Best Practices for Converting CSV into LOD? from Wood, Jamey on 2010-08-09 (public-lod@w3.org from August 2010)

From: Wood, Jamey <Jamey.Wood@nrel.gov>
Date: Mon, 9 Aug 2010 10:37:01 -0600
To: "public-lod@w3.org" <public-lod@w3.org>
Message-ID: <C8858ACE.7F47%jamey.wood@nrel.gov>

Are there any established best practices for converting CSV data into LOD-friendly RDF? For example, I would like to produce an LOD-friendly RDF version of the "2001 - Present Net Generation by State by Type of Producer by Energy Source" CSV data at:

http://www.eia.doe.gov/cneaf/electricity/epa/epa_sprdshts_monthly.html

I'm attaching a sample of a first stab at this.
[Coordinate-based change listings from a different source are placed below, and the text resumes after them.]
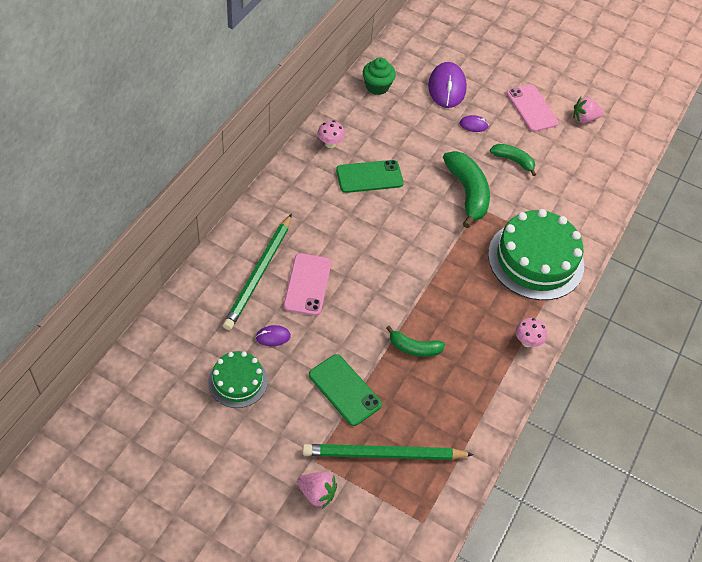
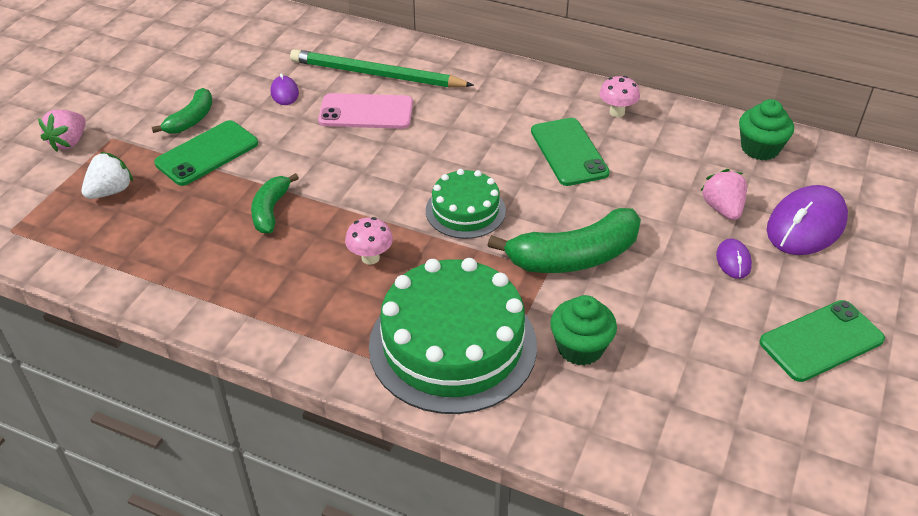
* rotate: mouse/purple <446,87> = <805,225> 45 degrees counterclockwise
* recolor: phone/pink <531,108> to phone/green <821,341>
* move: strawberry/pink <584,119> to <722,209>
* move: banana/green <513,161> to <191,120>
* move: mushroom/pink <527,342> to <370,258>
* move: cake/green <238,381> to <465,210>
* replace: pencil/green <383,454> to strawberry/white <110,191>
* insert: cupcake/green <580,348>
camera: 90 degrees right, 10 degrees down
Questions I'm running into include the following:

1. Should one try to convert primitive data types (particularly strings) into URI references? Or just leave them as primitives? Or perhaps provide both (with separate predicate names)? For example, the sample EIA data I reference has two-letter state abbreviations in one column. Should those be left alone or converted into URIs?
2. Should one merge separate columns from the original data in order to align to well-known RDF types? For example, the sample EIA data has separate "Year" and "Month" columns. Should those be merged in the RDF version so that an "xs:gYearMonth" type can be used?
3. Should one attempt to introduce some sort of hierarchical structure (to make the LOD more "browseable")? The "skos:related" triples in the attached sample are an initial attempt to do that. Is this a good idea? If so, is that a reasonable predicate to use? If it is a reasonable thing to do, we would presumably craft these triples so that one could navigate through the entire LOD (e.g. "state" -> "state/year" -> "state/year/month" -> "state/year/month/typeOfProducer" -> "state/year/month/typeOfProducer/energySource").
4. Any other considerations that I'm overlooking?

Thanks,
Jamey

Attachments

application/octet-stream attachment: generation_state_mon.rdf

Received on Monday, 9 August 2010 16:37:41 UTC